● Task to complete
Format the lines below as a two-column CSV with the headers input and output. Give one row for each line that asks for something, with its text in input and its full answer in output. Put each in a single quoted field with line breaks replaced by spaces, and leave the pictures out.

● Data
^^^^

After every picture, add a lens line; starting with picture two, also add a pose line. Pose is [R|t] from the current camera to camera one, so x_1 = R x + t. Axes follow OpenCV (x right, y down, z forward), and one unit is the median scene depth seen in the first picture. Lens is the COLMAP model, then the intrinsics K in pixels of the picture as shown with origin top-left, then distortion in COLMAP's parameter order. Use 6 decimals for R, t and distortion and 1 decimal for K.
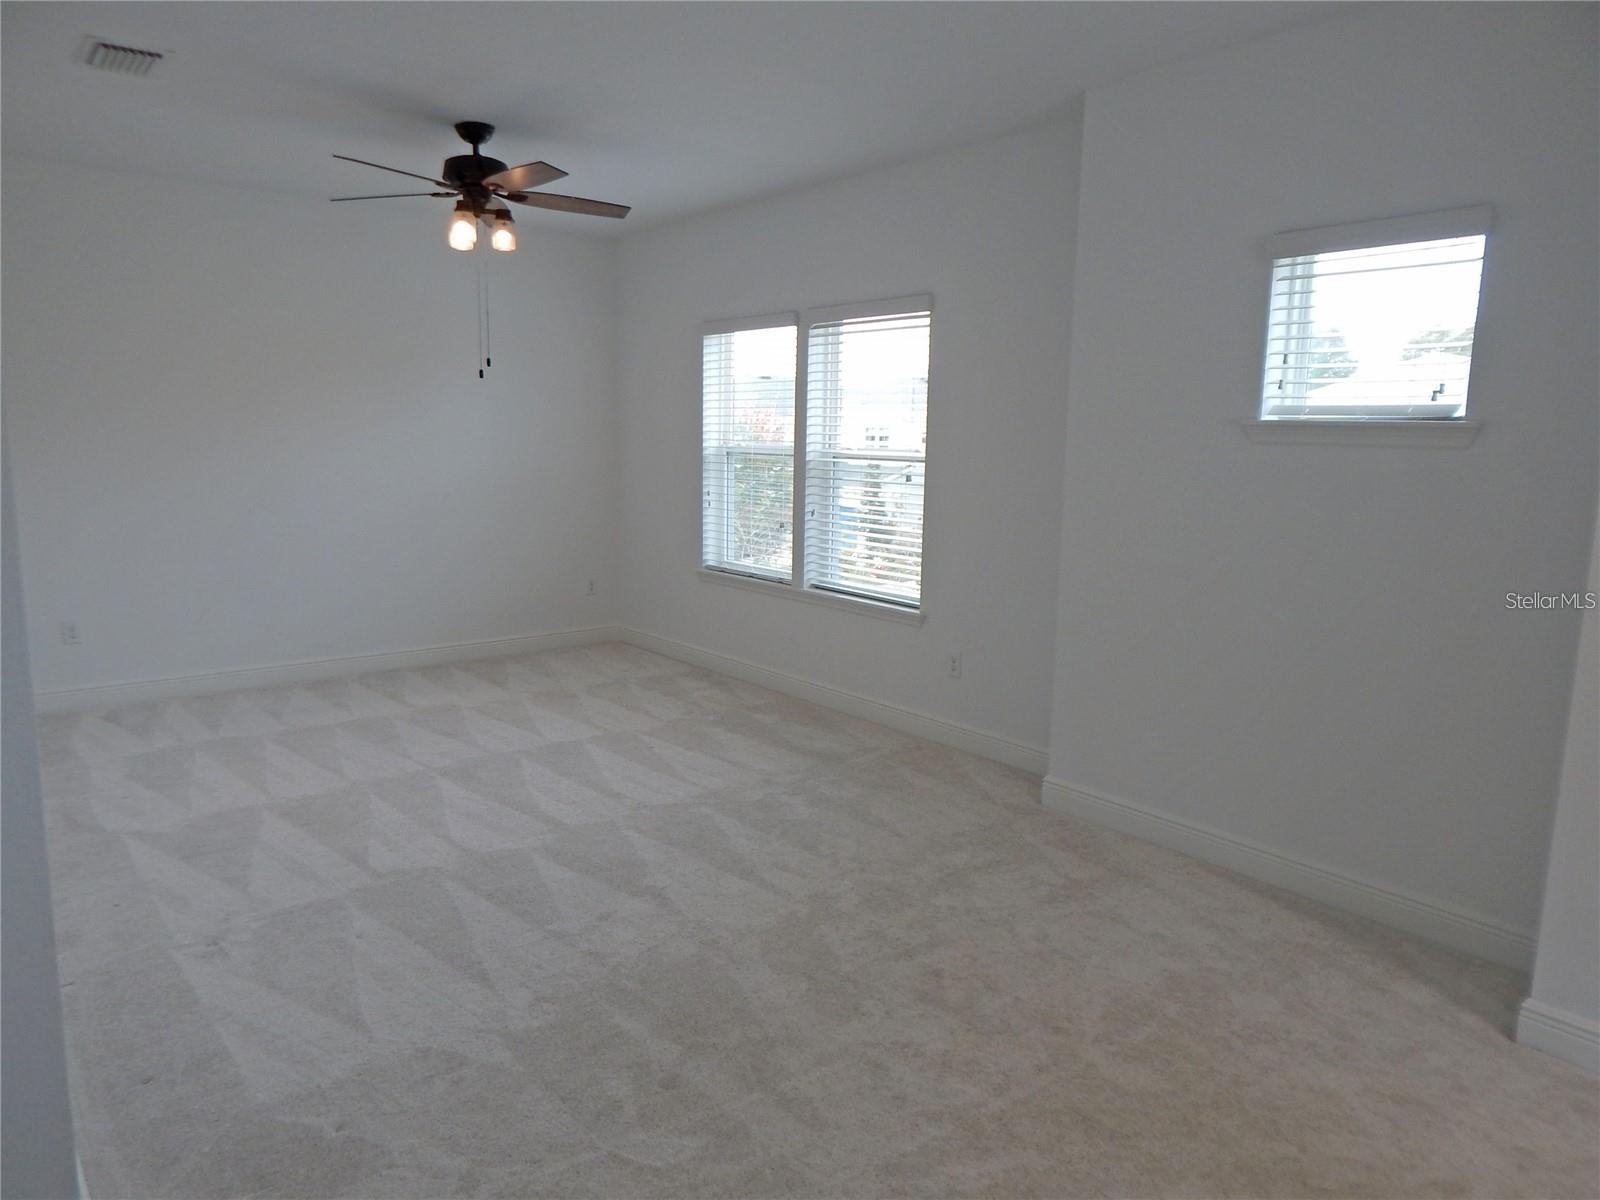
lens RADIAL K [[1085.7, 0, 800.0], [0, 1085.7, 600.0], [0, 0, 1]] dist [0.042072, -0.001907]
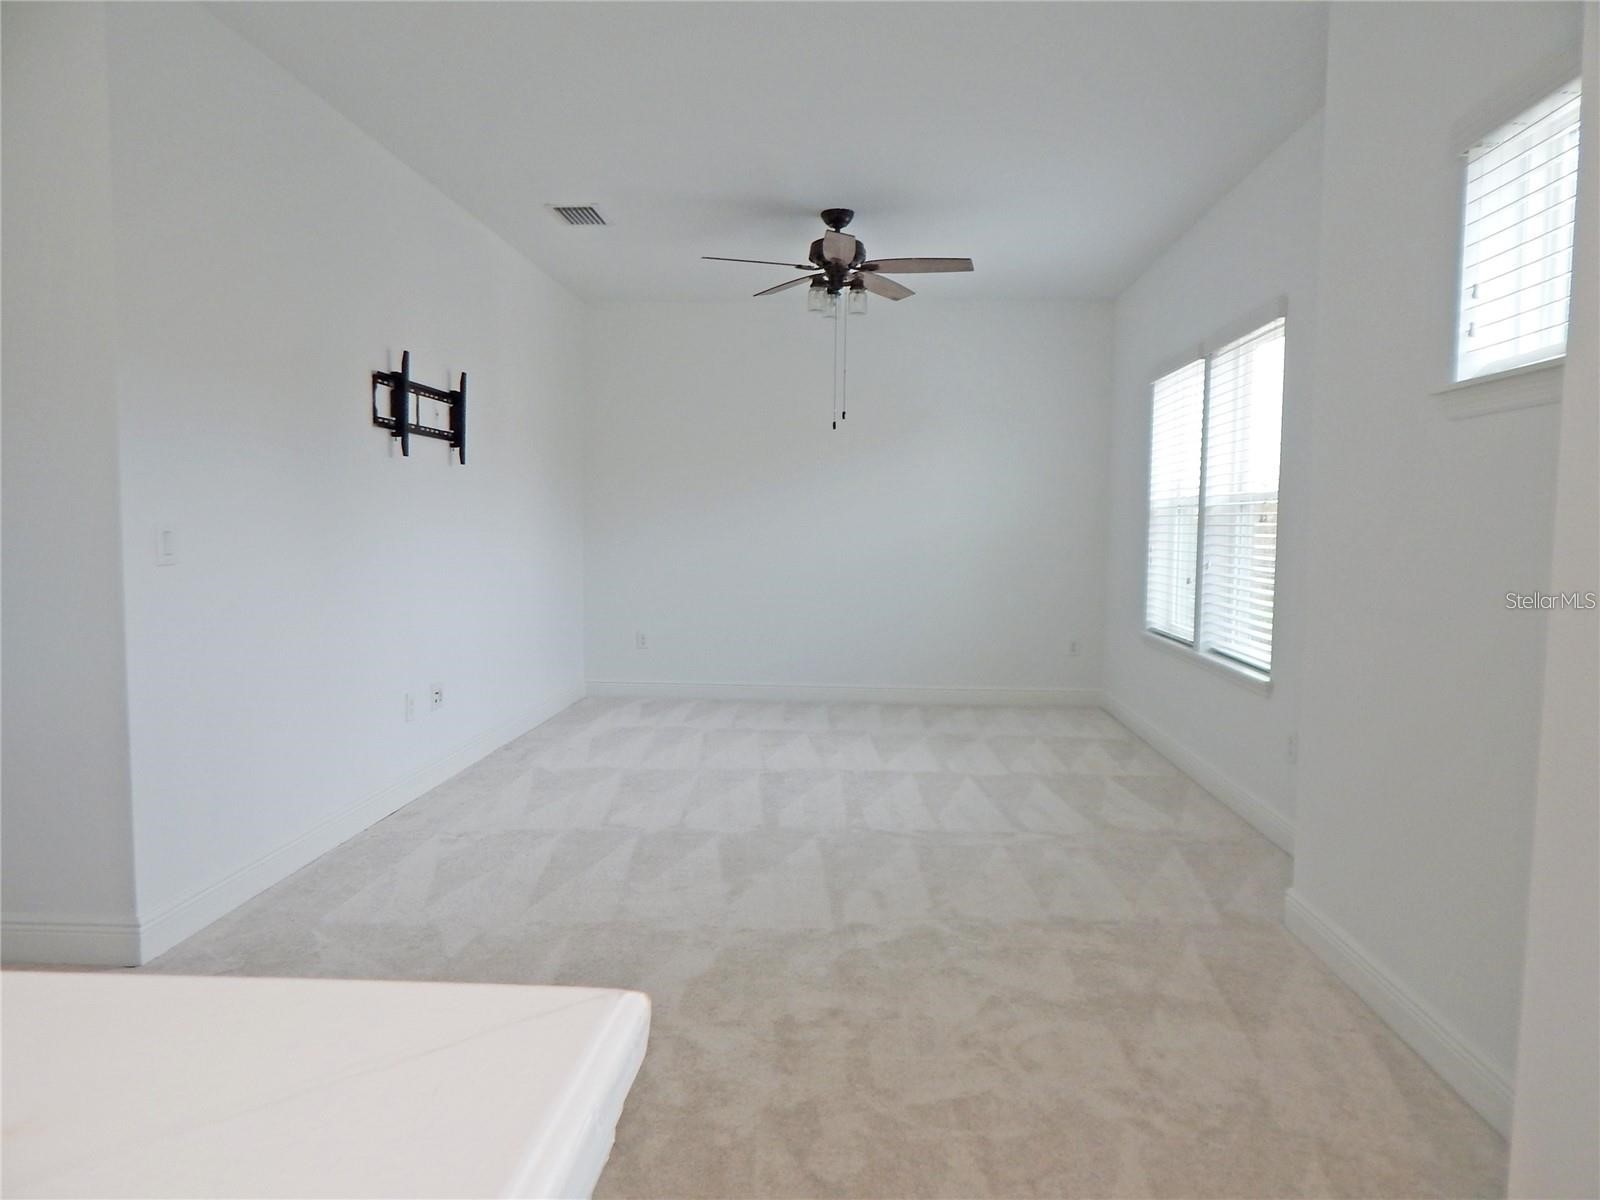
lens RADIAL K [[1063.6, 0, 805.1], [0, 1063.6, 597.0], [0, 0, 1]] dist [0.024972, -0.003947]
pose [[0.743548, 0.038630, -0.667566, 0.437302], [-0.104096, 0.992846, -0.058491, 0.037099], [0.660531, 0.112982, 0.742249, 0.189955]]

^^^^

● Exercise answer
input,output
"After every picture, add a lens line; starting with picture two, also add a pose line. Pose is [R|t] from the current camera to camera one, so x_1 = R x + t. Axes follow OpenCV (x right, y down, z forward), and one unit is the median scene depth seen in the first picture. Lens is the COLMAP model, then the intrinsics K in pixels of the picture as shown with origin top-left, then distortion in COLMAP's parameter order. Use 6 decimals for R, t and distortion and 1 decimal for K.","lens RADIAL K [[1085.7, 0, 800.0], [0, 1085.7, 600.0], [0, 0, 1]] dist [0.042072, -0.001907] lens RADIAL K [[1063.6, 0, 805.1], [0, 1063.6, 597.0], [0, 0, 1]] dist [0.024972, -0.003947] pose [[0.743548, 0.038630, -0.667566, 0.437302], [-0.104096, 0.992846, -0.058491, 0.037099], [0.660531, 0.112982, 0.742249, 0.189955]]"